*** Supplied entries ***

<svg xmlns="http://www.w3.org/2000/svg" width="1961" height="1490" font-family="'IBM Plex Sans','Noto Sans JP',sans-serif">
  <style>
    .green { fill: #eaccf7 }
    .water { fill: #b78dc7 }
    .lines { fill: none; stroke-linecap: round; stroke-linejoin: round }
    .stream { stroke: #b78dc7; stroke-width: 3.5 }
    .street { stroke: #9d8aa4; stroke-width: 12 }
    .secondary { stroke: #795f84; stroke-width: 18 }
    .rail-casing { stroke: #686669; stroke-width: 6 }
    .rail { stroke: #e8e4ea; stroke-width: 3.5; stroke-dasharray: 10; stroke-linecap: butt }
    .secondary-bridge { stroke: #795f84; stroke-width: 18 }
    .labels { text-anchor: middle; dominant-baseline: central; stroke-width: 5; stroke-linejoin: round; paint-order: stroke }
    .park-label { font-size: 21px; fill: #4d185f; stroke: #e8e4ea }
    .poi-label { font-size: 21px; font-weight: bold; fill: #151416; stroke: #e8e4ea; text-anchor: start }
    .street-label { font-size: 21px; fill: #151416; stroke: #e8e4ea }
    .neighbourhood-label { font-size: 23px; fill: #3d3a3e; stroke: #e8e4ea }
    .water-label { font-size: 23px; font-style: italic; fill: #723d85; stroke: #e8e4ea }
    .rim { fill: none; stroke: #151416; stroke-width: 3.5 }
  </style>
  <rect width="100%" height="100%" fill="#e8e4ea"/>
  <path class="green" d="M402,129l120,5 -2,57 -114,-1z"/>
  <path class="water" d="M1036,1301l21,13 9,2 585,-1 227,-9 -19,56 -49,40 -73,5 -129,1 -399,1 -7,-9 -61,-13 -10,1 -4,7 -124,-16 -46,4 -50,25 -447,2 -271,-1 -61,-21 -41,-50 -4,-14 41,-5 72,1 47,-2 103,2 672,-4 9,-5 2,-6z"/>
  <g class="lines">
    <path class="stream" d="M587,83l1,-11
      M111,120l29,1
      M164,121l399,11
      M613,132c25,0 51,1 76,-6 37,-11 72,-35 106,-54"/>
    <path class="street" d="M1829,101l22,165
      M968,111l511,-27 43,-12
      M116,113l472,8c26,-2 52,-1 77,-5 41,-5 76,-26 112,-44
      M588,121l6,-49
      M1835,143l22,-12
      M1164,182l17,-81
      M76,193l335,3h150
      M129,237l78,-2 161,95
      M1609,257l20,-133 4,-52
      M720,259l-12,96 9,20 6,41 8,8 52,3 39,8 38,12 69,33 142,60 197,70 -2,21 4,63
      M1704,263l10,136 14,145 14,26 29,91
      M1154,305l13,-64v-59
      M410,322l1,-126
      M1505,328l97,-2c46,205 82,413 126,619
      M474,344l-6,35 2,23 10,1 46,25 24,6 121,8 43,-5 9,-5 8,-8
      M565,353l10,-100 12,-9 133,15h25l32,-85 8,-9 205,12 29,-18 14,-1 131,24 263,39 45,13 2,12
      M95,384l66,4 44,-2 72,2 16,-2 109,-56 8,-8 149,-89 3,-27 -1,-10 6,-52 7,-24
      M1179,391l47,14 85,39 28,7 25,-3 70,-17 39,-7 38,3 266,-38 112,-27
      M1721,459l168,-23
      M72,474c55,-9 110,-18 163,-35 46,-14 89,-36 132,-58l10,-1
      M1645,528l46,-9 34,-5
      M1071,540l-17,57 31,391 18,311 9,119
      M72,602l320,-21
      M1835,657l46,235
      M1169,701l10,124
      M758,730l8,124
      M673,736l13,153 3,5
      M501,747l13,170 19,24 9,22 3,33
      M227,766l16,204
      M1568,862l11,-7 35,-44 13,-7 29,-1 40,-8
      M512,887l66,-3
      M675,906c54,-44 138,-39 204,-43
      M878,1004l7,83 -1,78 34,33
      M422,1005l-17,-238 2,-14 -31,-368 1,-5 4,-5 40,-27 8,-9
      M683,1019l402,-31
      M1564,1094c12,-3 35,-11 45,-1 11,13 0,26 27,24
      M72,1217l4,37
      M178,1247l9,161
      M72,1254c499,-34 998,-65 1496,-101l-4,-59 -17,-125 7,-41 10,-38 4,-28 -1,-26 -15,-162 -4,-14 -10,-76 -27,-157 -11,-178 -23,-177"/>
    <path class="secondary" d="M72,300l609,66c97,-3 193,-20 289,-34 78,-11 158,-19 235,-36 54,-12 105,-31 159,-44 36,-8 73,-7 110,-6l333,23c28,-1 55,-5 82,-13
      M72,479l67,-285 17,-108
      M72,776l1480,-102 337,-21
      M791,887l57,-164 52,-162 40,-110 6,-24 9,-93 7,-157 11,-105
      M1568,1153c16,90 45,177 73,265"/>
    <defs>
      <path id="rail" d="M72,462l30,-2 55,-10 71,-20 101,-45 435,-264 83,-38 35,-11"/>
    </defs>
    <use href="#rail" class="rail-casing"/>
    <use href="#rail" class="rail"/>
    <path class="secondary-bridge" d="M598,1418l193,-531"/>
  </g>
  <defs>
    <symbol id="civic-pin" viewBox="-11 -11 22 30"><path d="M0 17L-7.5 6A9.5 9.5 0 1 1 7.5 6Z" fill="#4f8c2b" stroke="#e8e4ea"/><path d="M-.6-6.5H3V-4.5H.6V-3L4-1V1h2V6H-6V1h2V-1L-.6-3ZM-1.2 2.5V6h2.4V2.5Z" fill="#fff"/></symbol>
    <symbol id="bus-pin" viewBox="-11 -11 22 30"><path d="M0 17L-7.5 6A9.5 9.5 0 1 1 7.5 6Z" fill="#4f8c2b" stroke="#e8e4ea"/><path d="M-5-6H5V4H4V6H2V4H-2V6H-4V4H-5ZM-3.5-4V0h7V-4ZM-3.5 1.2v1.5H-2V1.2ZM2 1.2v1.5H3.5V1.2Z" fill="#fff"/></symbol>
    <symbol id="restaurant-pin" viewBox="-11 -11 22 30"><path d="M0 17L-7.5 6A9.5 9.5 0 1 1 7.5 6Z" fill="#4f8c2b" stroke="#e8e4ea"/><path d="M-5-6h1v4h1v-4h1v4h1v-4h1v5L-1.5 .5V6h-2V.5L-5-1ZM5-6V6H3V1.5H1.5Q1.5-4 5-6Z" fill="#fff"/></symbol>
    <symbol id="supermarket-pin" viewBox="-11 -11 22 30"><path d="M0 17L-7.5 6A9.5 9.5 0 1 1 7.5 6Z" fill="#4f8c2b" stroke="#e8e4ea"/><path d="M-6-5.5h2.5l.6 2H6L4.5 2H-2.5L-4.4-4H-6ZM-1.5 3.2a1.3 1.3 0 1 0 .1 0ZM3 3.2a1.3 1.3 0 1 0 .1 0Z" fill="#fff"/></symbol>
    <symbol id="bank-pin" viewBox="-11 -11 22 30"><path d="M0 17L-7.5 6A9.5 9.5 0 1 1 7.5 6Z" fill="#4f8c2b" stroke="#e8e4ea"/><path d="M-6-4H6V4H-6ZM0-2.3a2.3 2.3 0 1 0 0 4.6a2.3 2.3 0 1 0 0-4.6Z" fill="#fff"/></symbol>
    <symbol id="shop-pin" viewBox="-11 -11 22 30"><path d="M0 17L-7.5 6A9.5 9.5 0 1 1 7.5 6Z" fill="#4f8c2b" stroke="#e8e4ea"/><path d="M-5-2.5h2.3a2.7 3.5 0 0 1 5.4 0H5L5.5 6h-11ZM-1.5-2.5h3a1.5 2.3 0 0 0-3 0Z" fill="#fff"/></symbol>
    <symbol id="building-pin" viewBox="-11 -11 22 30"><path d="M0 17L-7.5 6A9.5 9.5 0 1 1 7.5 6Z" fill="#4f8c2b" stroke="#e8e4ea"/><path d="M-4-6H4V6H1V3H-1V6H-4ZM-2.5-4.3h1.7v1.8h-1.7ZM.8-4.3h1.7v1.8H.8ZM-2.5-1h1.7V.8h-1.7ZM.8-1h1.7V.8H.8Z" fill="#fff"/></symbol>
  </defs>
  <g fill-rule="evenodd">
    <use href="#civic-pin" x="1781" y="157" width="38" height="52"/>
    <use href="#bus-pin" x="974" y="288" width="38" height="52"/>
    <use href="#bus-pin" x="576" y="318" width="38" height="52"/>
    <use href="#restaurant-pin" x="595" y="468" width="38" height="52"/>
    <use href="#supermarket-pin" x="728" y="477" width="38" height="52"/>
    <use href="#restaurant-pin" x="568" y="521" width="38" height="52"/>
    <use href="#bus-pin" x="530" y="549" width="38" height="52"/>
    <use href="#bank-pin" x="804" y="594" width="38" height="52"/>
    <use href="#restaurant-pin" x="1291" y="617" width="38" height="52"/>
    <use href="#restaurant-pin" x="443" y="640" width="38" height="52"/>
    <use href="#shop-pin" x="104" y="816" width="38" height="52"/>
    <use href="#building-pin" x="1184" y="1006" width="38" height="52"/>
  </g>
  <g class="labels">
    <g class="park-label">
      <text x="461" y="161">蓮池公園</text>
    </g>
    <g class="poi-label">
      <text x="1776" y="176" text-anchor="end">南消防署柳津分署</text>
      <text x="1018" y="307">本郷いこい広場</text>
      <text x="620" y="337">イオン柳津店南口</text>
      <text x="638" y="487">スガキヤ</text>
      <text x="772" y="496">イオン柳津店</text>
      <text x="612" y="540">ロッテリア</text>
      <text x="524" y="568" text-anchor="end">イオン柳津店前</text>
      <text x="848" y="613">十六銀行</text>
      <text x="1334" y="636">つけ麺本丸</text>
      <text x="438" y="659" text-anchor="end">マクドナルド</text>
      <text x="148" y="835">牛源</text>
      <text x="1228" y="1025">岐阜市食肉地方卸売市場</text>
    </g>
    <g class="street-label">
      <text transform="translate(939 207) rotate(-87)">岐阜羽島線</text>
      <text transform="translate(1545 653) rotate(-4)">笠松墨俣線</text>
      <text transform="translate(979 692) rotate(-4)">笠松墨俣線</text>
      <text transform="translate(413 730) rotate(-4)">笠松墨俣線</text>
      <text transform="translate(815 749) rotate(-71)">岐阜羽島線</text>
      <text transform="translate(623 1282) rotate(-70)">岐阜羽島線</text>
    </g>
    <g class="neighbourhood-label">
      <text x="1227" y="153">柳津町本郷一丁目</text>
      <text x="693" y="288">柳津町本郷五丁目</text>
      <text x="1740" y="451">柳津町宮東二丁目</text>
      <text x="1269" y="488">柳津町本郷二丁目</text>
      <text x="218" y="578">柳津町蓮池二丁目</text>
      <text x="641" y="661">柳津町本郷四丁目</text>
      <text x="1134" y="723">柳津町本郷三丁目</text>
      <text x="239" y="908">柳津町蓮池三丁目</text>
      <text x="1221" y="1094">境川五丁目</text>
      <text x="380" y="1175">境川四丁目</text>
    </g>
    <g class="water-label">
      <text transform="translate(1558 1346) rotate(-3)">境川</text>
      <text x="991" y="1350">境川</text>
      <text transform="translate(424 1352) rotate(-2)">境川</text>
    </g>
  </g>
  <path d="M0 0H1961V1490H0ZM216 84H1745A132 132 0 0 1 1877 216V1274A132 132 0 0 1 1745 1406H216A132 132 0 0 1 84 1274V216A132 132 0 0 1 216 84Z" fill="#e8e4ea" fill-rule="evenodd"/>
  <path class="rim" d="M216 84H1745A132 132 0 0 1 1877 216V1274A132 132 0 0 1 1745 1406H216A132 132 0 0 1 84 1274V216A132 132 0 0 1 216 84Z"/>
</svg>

*** End of Supplied entries ***

Description of the task:
Look over the records above and copy each line that includes the string "linejoin".

Task solution:
    .lines { fill: none; stroke-linecap: round; stroke-linejoin: round }
    .labels { text-anchor: middle; dominant-baseline: central; stroke-width: 5; stroke-linejoin: round; paint-order: stroke }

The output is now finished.